## REQUIRED WORK:
Copy out the data below as written; omit any images.

Items listed in a dataset
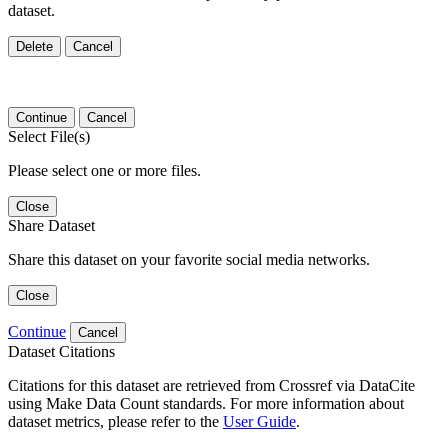
dataset.
Delete
Cancel
Continue
Cancel
Select File(s)
Please select one or more files.
Close
Share Dataset
Share this dataset on your favorite social media networks.
Close
Continue
Cancel
Dataset Citations
Citations for this dataset are retrieved from Crossref via DataCite
using Make Data Count standards. For more information about
dataset metrics, please refer to the
User Guide
.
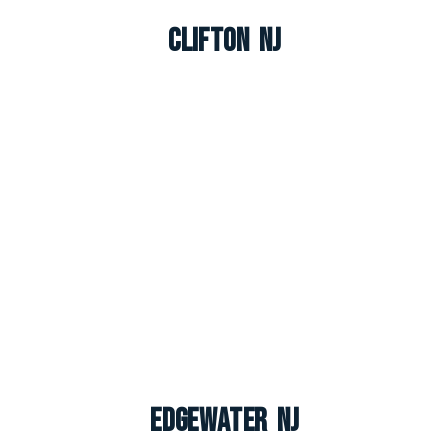
Clifton NJ
Edgewater NJ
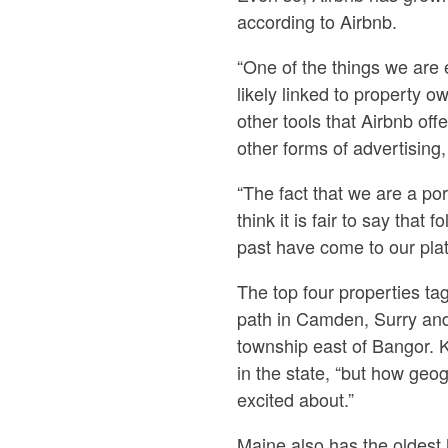
according to Airbnb.
“One of the things we are 
likely linked to property o
other tools that Airbnb of
other forms of advertising,
“The fact that we are a port
think it is fair to say th
past have come to our plat
The top four properties ta
path in Camden, Surry and
township east of Bangor. Ka
in the state, “but how geo
excited about.”
Maine also has the oldest 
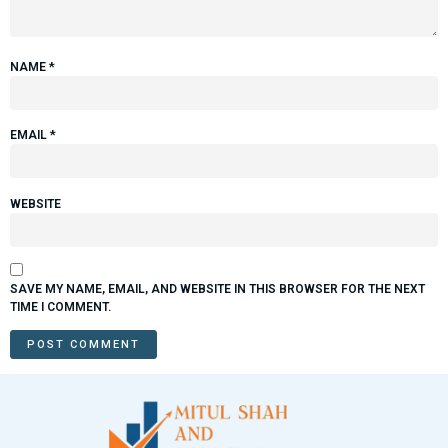
NAME
*
EMAIL
*
WEBSITE
SAVE MY NAME, EMAIL, AND WEBSITE IN THIS BROWSER FOR THE NEXT
TIME I COMMENT.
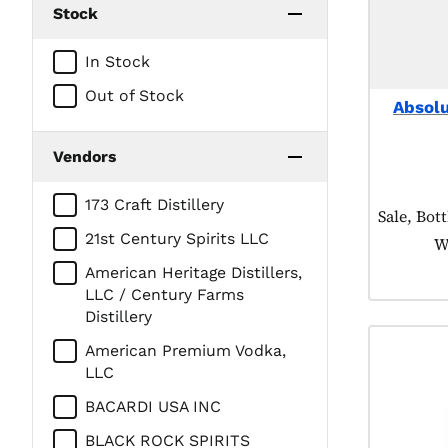
Stock
In Stock
Out of Stock
Absol
Vendors
173 Craft Distillery
Product t
Sale, Bot
21st Century Spirits LLC
W
American Heritage Distillers,
LLC / Century Farms
Distillery
American Premium Vodka,
LLC
BACARDI USA INC
BLACK ROCK SPIRITS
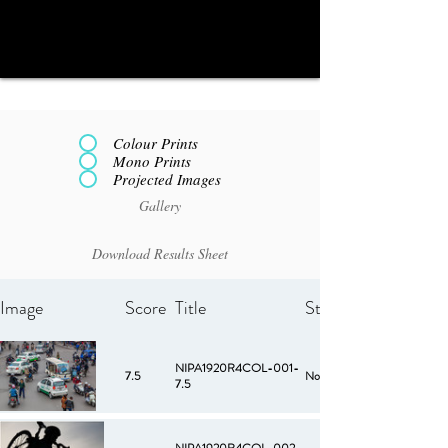
Colour Prints
Mono Prints
Projected Images
Gallery
Download Results Sheet
Image
Score
Title
Starred
NIPA1920R4COL-001-
7.5
No
7.5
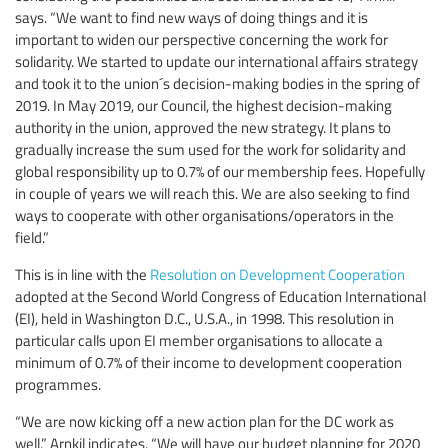
says. “We want to find new ways of doing things and it is
important to widen our perspective concerning the work for
solidarity. We started to update our international affairs strategy
and took it to the union´s decision-making bodies in the spring of
2019. In May 2019, our Council, the highest decision-making
authority in the union, approved the new strategy. It plans to
gradually increase the sum used for the work for solidarity and
global responsibility up to 0.7% of our membership fees. Hopefully
in couple of years we will reach this. We are also seeking to find
ways to cooperate with other organisations/operators in the
field.”
This is in line with the
Resolution on Development Cooperation
adopted at the Second World Congress of Education International
(EI), held in Washington D.C., U.S.A., in 1998. This resolution in
particular calls upon EI member organisations to allocate a
minimum of 0.7% of their income to development cooperation
programmes.
“We are now kicking off a new action plan for the DC work as
well,” Arnkil indicates. “We will have our budget planning for 2020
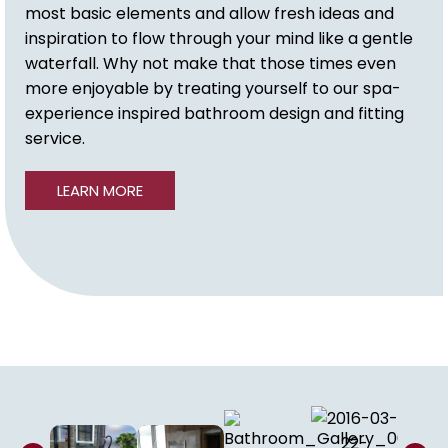
most basic elements and allow fresh ideas and
inspiration to flow through your mind like a gentle
waterfall. Why not make that those times even
more enjoyable by treating yourself to our spa-
experience inspired bathroom design and fitting
service.
LEARN MORE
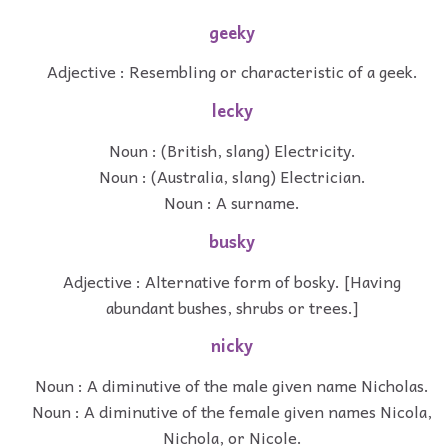
geeky
Adjective : Resembling or characteristic of a geek.
lecky
Noun : (British, slang) Electricity.
Noun : (Australia, slang) Electrician.
Noun : A surname.
busky
Adjective : Alternative form of bosky. [Having
abundant bushes, shrubs or trees.]
nicky
Noun : A diminutive of the male given name Nicholas.
Noun : A diminutive of the female given names Nicola,
Nichola, or Nicole.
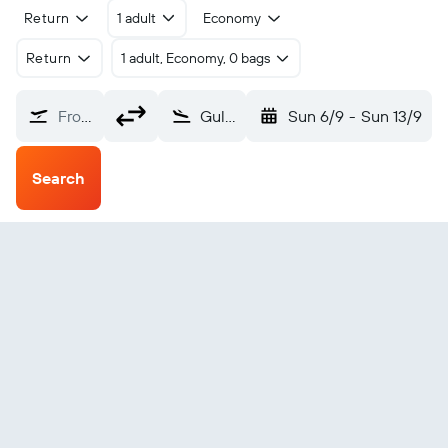
Return
1 adult
Economy
Return
1 adult, Economy, 0 bags
From?
Gulu (ULU)
Sun 6/9
-
Sun 13/9
Search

## TASK OUTPUT:
dataset.
Delete
Cancel
Continue
Cancel
Select File(s)
Please select one or more files.
Close
Share Dataset
Share this dataset on your favorite social media networks.
Close
Continue
Cancel
Dataset Citations
Citations for this dataset are retrieved from Crossref via DataCite
using Make Data Count standards. For more information about
dataset metrics, please refer to the
User Guide
.
Clifton NJ
Edgewater NJ
according to Airbnb.
“One of the things we are 
likely linked to property o
other tools that Airbnb of
other forms of advertising,
“The fact that we are a port
think it is fair to say th
past have come to our plat
The top four properties ta
path in Camden, Surry and
township east of Bangor. Ka
in the state, “but how geo
excited about.”
Maine also has the oldest 
NAME
*
EMAIL
*
WEBSITE
SAVE MY NAME, EMAIL, AND WEBSITE IN THIS BROWSER FOR THE NEXT
TIME I COMMENT.
Stock
In Stock
Out of Stock
Absol
Vendors
173 Craft Distillery
Product t
Sale, Bot
21st Century Spirits LLC
W
American Heritage Distillers,
LLC / Century Farms
Distillery
American Premium Vodka,
LLC
BACARDI USA INC
BLACK ROCK SPIRITS
Colour Prints
Mono Prints
Projected Images
Gallery
Download Results Sheet
Image
Score
Title
Starred
NIPA1920R4COL-001-
7.5
No
7.5
says. “We want to find new ways of doing things and it is
important to widen our perspective concerning the work for
solidarity. We started to update our international affairs strategy
and took it to the union´s decision-making bodies in the spring of
2019. In May 2019, our Council, the highest decision-making
authority in the union, approved the new strategy. It plans to
gradually increase the sum used for the work for solidarity and
global responsibility up to 0.7% of our membership fees. Hopefully
in couple of years we will reach this. We are also seeking to find
ways to cooperate with other organisations/operators in the
field.”
This is in line with the
Resolution on Development Cooperation
adopted at the Second World Congress of Education International
(EI), held in Washington D.C., U.S.A., in 1998. This resolution in
particular calls upon EI member organisations to allocate a
minimum of 0.7% of their income to development cooperation
programmes.
“We are now kicking off a new action plan for the DC work as
well,” Arnkil indicates. “We will have our budget planning for 2020
most basic elements and allow fresh ideas and
inspiration to flow through your mind like a gentle
waterfall. Why not make that those times even
more enjoyable by treating yourself to our spa-
experience inspired bathroom design and fitting
service.
LEARN MORE
geeky
Adjective : Resembling or characteristic of a geek.
lecky
Noun : (British, slang) Electricity.
Noun : (Australia, slang) Electrician.
Noun : A surname.
busky
Adjective : Alternative form of bosky. [Having
abundant bushes, shrubs or trees.]
nicky
Noun : A diminutive of the male given name Nicholas.
Noun : A diminutive of the female given names Nicola,
Nichola, or Nicole.
Return
1 adult
Economy
Return
1 adult, Economy, 0 bags
From?
Gulu (ULU)
Sun 6/9
-
Sun 13/9
Search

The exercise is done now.